AIM: Report every line of the data below that contains the word "rangeland", treating uppercase and lowercase as different.

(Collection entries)
"""

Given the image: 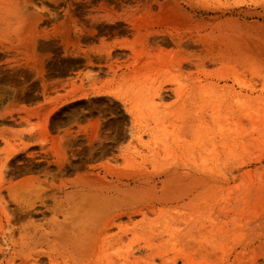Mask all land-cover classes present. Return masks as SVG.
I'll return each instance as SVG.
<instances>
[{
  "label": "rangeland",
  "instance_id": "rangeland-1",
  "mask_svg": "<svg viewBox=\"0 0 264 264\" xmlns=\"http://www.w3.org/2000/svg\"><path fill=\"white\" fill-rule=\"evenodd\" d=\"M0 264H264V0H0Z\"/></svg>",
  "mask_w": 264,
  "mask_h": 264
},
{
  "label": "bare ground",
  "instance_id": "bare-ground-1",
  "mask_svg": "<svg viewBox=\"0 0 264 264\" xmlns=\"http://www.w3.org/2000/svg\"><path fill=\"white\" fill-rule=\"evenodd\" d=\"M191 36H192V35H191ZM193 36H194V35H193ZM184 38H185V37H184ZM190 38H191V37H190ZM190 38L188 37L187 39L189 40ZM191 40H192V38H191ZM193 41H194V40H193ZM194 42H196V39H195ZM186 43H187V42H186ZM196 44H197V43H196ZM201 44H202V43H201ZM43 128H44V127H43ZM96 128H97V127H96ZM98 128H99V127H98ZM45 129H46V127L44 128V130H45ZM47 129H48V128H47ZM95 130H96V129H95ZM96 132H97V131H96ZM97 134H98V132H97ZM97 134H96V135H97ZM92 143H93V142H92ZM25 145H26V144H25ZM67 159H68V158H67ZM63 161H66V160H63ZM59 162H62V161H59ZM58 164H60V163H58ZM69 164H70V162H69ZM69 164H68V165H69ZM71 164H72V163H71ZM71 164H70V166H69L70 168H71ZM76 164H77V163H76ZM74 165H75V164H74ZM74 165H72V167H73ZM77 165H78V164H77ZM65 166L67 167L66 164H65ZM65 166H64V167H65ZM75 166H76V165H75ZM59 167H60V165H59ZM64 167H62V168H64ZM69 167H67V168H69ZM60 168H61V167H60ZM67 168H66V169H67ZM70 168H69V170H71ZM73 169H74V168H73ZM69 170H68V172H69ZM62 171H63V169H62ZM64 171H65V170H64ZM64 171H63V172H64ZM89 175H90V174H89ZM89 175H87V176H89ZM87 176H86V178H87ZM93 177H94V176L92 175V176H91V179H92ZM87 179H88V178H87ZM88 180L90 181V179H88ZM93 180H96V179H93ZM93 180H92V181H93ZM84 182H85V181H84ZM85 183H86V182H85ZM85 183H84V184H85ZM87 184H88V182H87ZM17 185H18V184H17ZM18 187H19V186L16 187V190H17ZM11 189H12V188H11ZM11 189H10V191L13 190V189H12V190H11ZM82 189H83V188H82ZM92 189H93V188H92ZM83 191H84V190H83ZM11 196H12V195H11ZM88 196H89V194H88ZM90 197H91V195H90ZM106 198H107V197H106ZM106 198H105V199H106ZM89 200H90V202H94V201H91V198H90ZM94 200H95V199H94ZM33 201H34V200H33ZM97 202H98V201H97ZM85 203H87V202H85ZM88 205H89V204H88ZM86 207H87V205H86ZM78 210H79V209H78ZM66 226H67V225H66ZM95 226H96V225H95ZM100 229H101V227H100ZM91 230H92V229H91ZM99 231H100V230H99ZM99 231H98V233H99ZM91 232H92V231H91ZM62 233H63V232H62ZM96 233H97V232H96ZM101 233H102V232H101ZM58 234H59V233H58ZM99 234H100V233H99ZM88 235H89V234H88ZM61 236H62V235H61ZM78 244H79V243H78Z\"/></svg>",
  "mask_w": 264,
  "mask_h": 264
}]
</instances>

"""
"""

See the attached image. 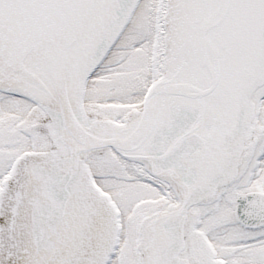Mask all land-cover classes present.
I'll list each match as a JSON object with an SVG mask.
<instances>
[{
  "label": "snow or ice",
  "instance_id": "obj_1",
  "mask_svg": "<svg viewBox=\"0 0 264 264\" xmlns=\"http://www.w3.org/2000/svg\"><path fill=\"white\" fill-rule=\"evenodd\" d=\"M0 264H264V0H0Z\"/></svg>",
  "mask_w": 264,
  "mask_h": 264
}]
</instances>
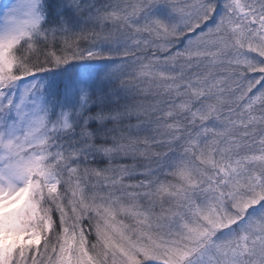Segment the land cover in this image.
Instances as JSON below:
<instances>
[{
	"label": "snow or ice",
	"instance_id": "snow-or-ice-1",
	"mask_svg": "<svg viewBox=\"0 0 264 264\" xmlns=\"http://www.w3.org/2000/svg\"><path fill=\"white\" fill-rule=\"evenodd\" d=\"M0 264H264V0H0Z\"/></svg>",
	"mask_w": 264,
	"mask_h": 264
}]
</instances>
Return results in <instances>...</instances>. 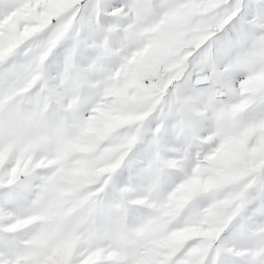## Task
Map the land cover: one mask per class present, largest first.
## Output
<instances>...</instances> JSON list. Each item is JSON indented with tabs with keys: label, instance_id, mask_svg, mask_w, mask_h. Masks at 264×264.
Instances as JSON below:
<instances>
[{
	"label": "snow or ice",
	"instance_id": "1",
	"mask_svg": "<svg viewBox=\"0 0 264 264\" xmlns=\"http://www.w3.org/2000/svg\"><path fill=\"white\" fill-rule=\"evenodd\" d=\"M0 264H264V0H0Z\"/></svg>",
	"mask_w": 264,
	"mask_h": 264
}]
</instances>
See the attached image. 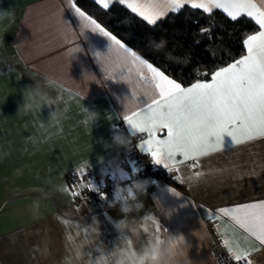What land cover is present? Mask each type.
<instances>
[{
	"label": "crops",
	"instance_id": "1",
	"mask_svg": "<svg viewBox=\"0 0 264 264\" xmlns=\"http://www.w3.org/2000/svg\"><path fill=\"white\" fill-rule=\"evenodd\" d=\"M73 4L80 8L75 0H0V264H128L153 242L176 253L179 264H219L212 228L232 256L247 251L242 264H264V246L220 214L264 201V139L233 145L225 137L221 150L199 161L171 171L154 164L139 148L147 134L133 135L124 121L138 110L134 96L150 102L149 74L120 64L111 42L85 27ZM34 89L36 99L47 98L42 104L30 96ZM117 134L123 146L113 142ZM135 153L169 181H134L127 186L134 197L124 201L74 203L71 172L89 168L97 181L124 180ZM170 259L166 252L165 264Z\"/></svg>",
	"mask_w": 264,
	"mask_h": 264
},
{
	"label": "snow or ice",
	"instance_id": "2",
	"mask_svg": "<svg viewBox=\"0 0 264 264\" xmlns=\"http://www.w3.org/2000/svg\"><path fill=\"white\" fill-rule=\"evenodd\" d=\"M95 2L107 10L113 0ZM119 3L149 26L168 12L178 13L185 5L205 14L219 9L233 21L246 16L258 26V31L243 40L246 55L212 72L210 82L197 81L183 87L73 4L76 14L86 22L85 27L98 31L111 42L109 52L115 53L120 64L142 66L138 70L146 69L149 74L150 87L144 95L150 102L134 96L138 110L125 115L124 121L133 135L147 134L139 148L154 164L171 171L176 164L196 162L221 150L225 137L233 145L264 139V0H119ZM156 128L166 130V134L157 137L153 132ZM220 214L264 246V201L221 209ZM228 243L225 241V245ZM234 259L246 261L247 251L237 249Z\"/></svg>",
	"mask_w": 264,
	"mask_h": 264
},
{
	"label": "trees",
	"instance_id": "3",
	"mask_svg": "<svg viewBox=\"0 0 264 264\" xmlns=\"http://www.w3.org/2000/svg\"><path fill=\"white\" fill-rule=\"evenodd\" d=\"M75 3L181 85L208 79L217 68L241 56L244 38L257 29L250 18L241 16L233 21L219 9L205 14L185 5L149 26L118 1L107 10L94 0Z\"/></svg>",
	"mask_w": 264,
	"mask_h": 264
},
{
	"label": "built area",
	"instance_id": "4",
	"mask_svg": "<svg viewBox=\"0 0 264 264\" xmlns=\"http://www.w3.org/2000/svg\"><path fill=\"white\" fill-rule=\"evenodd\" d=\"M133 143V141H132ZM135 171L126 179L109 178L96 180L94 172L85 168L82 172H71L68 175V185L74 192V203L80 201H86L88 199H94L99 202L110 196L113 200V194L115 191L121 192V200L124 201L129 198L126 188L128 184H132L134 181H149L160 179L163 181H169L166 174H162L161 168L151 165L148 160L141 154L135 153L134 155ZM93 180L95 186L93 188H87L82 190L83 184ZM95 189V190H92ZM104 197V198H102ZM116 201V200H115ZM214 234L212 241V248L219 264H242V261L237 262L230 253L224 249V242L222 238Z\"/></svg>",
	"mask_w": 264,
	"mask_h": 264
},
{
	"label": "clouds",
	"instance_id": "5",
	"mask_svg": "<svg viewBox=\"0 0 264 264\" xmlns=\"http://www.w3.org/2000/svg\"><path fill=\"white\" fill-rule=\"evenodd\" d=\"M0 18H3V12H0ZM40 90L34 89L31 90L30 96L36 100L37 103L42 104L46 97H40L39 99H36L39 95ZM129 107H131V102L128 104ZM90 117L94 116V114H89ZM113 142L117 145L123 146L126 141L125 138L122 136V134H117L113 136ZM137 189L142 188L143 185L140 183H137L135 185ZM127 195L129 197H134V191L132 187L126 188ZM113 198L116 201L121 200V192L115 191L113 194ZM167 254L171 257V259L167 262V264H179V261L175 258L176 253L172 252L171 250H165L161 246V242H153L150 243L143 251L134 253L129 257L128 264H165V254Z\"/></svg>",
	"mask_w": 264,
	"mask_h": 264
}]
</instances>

"""

WRITTEN RESPONSE:
  "label": "rangeland",
  "instance_id": "rangeland-1",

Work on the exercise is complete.